BRD4 and IRS2 inhibitors abrogate BMMC malignancy phenotype. (A) BMMC lines were pretreated with BRIRi for 3 h, starved for 24 h, and then cell viability was measured using the XTT assay. Results are shown as mean ± SEM of four independent experiments. (B) The percentage of melanoma cells treated with BRIRi that adhered to the brain endothelium was calculated and shown as mean ± SEM of three independent experiments. (C) The rate of migration of BRIRi‐treated cells in a wound healing assay was calculated using the Incucyte assay and shown as mean ± SEM of three independent experiments. Representative images of wound closure from one of three independent experiments are shown. (D) The percentage of BRIRi‐treated cells that transmigrated the collagen layer was calculated and shown as mean ± SEM of three independent experiments. Representative images of trans‐collagen migrating cells are shown. (E) The percentage of BRIRi‐treated cells that transmigrated the brain endothelium was calculated and shown as mean ± SEM of three independent experiments. Representative images of trans‐endothelial migrating cells are shown. (A‐E) In all the above experiments, a starvation medium (0.5% FCS) with 0.001% DMSO served as a control. Significance was evaluated using the Student's t test. *p < 0.05, **p < 0.01, ***p < 0.005, ****p < 0.001.

FIGURE 4

BRD4 and IRS2 inhibitors transform the immunosuppressive phenotype of melanoma. (A–C) mRNA expression of CCL3 (A), CCL4 (B), and CCL2 (C) was quantified in BMMC treated with BRIRi for 3 h. Data are shown as mean ± SEM of three independent experiments. Significance was evaluated using the Student's t test. *p < 0.05, **p < 0.01, ***p < 0.005, ****p < 0.001. (D) Western blot analysis of the expression of MYC in cells treated with BRIRi for 24 h. GAPDH was used as a loading control.

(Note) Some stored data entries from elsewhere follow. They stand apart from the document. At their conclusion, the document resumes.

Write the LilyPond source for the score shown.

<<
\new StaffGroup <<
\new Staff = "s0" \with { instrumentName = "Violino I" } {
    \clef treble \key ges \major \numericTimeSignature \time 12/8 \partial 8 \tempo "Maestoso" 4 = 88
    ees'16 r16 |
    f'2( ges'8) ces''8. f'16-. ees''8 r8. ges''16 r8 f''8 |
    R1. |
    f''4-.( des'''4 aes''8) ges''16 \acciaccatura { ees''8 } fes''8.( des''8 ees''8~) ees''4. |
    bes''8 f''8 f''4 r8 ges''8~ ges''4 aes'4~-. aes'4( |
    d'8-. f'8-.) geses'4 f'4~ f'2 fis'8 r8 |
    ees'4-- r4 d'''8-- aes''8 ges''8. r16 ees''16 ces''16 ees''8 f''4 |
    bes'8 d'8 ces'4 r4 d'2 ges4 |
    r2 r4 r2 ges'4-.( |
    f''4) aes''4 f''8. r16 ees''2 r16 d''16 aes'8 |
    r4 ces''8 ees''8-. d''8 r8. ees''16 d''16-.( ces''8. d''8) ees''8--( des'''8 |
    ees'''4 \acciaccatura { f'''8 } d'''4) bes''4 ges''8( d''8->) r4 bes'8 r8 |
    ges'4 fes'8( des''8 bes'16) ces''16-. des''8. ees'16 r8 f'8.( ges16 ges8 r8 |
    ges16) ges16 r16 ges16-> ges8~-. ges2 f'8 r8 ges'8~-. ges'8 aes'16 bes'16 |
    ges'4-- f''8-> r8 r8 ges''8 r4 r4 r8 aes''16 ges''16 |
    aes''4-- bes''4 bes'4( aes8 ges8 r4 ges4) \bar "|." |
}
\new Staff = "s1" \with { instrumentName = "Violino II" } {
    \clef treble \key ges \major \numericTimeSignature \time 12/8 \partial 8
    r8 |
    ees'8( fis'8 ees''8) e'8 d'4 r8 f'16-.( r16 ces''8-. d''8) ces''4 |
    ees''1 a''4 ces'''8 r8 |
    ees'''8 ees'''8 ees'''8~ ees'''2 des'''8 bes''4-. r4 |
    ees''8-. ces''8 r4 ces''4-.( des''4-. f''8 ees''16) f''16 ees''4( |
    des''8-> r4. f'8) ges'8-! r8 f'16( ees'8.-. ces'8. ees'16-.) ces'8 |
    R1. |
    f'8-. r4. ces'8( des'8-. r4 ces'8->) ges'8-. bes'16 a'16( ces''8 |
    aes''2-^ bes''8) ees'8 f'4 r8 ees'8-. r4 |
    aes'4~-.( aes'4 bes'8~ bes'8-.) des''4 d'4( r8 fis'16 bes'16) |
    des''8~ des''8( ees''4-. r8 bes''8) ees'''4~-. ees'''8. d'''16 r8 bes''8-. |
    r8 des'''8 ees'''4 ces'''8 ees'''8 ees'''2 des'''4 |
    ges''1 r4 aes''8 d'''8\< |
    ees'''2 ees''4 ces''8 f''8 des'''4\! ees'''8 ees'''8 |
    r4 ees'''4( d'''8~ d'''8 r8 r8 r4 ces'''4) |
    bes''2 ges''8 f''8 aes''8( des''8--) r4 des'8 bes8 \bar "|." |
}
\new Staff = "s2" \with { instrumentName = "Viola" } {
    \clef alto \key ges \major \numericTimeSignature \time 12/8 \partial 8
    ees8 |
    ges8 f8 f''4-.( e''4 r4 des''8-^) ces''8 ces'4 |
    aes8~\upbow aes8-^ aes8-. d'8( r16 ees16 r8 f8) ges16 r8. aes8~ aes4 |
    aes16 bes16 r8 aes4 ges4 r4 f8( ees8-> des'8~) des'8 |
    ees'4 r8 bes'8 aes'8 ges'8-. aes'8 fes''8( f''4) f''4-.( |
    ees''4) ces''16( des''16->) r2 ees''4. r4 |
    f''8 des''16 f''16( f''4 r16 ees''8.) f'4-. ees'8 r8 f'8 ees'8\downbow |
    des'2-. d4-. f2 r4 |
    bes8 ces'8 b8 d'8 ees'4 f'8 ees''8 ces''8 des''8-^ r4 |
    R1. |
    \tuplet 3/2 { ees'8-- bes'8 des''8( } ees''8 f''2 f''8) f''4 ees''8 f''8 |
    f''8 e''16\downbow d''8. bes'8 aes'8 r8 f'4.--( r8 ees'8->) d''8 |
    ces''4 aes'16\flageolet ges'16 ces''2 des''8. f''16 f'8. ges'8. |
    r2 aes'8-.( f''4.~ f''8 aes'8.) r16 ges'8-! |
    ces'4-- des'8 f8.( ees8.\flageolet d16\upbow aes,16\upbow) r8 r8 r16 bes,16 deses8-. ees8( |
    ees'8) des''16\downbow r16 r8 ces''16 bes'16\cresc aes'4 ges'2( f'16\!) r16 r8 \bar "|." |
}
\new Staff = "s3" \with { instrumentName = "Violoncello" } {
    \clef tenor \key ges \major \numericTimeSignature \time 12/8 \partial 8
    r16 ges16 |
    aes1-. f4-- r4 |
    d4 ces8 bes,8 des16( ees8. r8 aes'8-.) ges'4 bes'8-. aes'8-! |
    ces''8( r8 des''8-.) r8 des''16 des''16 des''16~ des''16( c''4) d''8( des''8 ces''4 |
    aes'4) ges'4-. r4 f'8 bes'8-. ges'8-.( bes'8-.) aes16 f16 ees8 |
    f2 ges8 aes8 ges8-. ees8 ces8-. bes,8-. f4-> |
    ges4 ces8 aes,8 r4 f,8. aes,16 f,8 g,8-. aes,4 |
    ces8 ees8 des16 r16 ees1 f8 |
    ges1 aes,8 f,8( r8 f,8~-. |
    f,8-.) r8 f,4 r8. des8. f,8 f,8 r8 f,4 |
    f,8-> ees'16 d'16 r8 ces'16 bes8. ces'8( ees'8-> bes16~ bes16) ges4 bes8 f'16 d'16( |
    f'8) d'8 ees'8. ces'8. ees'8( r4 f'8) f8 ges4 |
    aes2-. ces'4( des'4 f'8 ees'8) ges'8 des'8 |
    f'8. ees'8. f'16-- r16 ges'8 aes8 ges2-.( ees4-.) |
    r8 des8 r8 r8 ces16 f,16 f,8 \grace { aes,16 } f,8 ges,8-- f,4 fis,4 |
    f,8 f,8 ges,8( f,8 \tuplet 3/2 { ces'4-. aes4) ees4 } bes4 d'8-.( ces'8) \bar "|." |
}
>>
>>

MYC expression was quantified using ImageJ. Data are shown as mean ± SEM of one of five independent experiments. Representative blots of one of at least five independent experiments are shown. (E–F) The expression of the cell surface marker PD‐L1 was measured by flow cytometry in BMMC, which was pretreated with BRIRi and starved for 24 h. (E) Data are shown as mean ± SEM of one of three independent experiments. (F) Representative histograms from one of three independent experiments are shown. (G) Western blot analysis of the expression of HSP70 in cells treated with BRIRi for 24 h. GAPDH was used as a loading control. Data are shown as mean ± SEM of one of three independent experiments. Representative blots of one of at least three independent experiments are shown. (A–G) Significance was evaluated using the Student's t test. *p < 0.05, **p < 0.01, ***p < 0.005, ****p < 0.001.

FIGURE 5

BRD4 and IRS2 inhibitors alter the transcriptomic landscape of BMMC. (A) Principal component analysis (PCA) of bulk RNA‐seq data (DMSO‐treated cells, BRD4 inhibitor‐treated cells, IRS2 inhibitor‐treated cells, and BRIRi‐treated cells) of four BMMC lines shows a distinct difference between DMSO‐treated cells and BRIRi‐treated cells. (B) Venn diagrams depict the total number of genes that are differentially expressed post different inhibitor treatments in four BMMCs. (C) Clustered analysis of DMSO‐treated cells, BRD4i‐treated cells, IRS2 inhibitor‐treated cells, and BRIRi‐treated cells from the RNA‐seq data. (D) Tables of the top 10 enriched functions of differentially expressed genes derived from the RNA‐seq data using DAVID. (A–D) inhibitor 1 refers to NT157 (IRS2 inhibitor), inhibitor 2 refers to JQ1 (BRD4i).